• _Exercise_:
Your task is to write out the complete listing exactly as it is shown.

-*-

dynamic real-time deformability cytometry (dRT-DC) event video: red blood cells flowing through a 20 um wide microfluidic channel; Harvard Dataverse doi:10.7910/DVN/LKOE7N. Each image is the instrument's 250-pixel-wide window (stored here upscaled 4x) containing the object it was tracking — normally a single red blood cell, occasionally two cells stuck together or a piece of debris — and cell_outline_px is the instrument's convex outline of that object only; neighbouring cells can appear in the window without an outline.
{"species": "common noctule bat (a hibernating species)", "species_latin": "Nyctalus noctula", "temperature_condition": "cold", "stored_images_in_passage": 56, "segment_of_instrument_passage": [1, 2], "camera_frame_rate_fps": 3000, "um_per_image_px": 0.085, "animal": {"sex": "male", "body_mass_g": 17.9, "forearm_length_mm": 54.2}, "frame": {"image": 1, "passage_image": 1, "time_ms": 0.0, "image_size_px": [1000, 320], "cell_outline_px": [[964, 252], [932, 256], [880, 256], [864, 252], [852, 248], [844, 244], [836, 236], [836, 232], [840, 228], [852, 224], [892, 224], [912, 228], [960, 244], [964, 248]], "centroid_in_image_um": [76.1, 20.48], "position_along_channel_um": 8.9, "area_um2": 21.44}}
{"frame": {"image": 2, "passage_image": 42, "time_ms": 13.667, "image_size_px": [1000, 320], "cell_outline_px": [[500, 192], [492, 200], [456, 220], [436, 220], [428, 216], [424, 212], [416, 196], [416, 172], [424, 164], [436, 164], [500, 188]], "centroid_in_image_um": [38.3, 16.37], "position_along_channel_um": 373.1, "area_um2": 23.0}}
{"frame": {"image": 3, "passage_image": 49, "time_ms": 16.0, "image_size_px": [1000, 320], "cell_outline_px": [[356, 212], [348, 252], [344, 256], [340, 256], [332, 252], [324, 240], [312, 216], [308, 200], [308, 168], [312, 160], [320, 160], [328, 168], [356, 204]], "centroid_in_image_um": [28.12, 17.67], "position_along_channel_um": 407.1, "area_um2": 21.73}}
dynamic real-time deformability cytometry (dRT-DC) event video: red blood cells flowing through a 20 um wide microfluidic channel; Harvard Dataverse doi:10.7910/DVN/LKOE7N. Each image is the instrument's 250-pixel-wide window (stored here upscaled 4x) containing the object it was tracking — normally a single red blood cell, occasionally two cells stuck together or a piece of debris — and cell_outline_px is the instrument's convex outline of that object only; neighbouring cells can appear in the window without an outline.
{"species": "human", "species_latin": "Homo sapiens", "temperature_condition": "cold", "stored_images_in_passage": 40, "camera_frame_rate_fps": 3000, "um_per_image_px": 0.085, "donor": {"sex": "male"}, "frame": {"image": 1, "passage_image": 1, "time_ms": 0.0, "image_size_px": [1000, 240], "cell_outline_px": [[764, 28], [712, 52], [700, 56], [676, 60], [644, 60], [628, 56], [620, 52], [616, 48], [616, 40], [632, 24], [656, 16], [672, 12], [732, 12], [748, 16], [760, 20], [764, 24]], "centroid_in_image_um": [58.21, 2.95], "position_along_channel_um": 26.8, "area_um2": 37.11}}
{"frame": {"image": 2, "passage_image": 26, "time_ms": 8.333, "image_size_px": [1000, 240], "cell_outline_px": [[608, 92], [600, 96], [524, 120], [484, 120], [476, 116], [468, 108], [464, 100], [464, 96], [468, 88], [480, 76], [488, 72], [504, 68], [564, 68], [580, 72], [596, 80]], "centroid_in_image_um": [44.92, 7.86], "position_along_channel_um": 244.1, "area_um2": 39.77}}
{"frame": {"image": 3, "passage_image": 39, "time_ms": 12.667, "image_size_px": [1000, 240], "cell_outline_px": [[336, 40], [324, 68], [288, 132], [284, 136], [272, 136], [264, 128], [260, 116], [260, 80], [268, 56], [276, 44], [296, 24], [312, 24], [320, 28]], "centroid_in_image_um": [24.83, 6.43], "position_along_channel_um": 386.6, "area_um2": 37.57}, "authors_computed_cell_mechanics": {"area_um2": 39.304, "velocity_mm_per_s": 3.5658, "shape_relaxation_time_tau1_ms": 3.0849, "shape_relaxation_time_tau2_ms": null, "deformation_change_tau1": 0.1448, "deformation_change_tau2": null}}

-*-

• _Response to this task_:
dynamic real-time deformability cytometry (dRT-DC) event video: red blood cells flowing through a 20 um wide microfluidic channel; Harvard Dataverse doi:10.7910/DVN/LKOE7N. Each image is the instrument's 250-pixel-wide window (stored here upscaled 4x) containing the object it was tracking — normally a single red blood cell, occasionally two cells stuck together or a piece of debris — and cell_outline_px is the instrument's convex outline of that object only; neighbouring cells can appear in the window without an outline.
{"species": "common noctule bat (a hibernating species)", "species_latin": "Nyctalus noctula", "temperature_condition": "cold", "stored_images_in_passage": 56, "segment_of_instrument_passage": [1, 2], "camera_frame_rate_fps": 3000, "um_per_image_px": 0.085, "animal": {"sex": "male", "body_mass_g": 17.9, "forearm_length_mm": 54.2}, "frame": {"image": 1, "passage_image": 1, "time_ms": 0.0, "image_size_px": [1000, 320], "cell_outline_px": [[964, 252], [932, 256], [880, 256], [864, 252], [852, 248], [844, 244], [836, 236], [836, 232], [840, 228], [852, 224], [892, 224], [912, 228], [960, 244], [964, 248]], "centroid_in_image_um": [76.1, 20.48], "position_along_channel_um": 8.9, "area_um2": 21.44}}
{"frame": {"image": 2, "passage_image": 42, "time_ms": 13.667, "image_size_px": [1000, 320], "cell_outline_px": [[500, 192], [492, 200], [456, 220], [436, 220], [428, 216], [424, 212], [416, 196], [416, 172], [424, 164], [436, 164], [500, 188]], "centroid_in_image_um": [38.3, 16.37], "position_along_channel_um": 373.1, "area_um2": 23.0}}
{"frame": {"image": 3, "passage_image": 49, "time_ms": 16.0, "image_size_px": [1000, 320], "cell_outline_px": [[356, 212], [348, 252], [344, 256], [340, 256], [332, 252], [324, 240], [312, 216], [308, 200], [308, 168], [312, 160], [320, 160], [328, 168], [356, 204]], "centroid_in_image_um": [28.12, 17.67], "position_along_channel_um": 407.1, "area_um2": 21.73}}
dynamic real-time deformability cytometry (dRT-DC) event video: red blood cells flowing through a 20 um wide microfluidic channel; Harvard Dataverse doi:10.7910/DVN/LKOE7N. Each image is the instrument's 250-pixel-wide window (stored here upscaled 4x) containing the object it was tracking — normally a single red blood cell, occasionally two cells stuck together or a piece of debris — and cell_outline_px is the instrument's convex outline of that object only; neighbouring cells can appear in the window without an outline.
{"species": "human", "species_latin": "Homo sapiens", "temperature_condition": "cold", "stored_images_in_passage": 40, "camera_frame_rate_fps": 3000, "um_per_image_px": 0.085, "donor": {"sex": "male"}, "frame": {"image": 1, "passage_image": 1, "time_ms": 0.0, "image_size_px": [1000, 240], "cell_outline_px": [[764, 28], [712, 52], [700, 56], [676, 60], [644, 60], [628, 56], [620, 52], [616, 48], [616, 40], [632, 24], [656, 16], [672, 12], [732, 12], [748, 16], [760, 20], [764, 24]], "centroid_in_image_um": [58.21, 2.95], "position_along_channel_um": 26.8, "area_um2": 37.11}}
{"frame": {"image": 2, "passage_image": 26, "time_ms": 8.333, "image_size_px": [1000, 240], "cell_outline_px": [[608, 92], [600, 96], [524, 120], [484, 120], [476, 116], [468, 108], [464, 100], [464, 96], [468, 88], [480, 76], [488, 72], [504, 68], [564, 68], [580, 72], [596, 80]], "centroid_in_image_um": [44.92, 7.86], "position_along_channel_um": 244.1, "area_um2": 39.77}}
{"frame": {"image": 3, "passage_image": 39, "time_ms": 12.667, "image_size_px": [1000, 240], "cell_outline_px": [[336, 40], [324, 68], [288, 132], [284, 136], [272, 136], [264, 128], [260, 116], [260, 80], [268, 56], [276, 44], [296, 24], [312, 24], [320, 28]], "centroid_in_image_um": [24.83, 6.43], "position_along_channel_um": 386.6, "area_um2": 37.57}, "authors_computed_cell_mechanics": {"area_um2": 39.304, "velocity_mm_per_s": 3.5658, "shape_relaxation_time_tau1_ms": 3.0849, "shape_relaxation_time_tau2_ms": null, "deformation_change_tau1": 0.1448, "deformation_change_tau2": null}}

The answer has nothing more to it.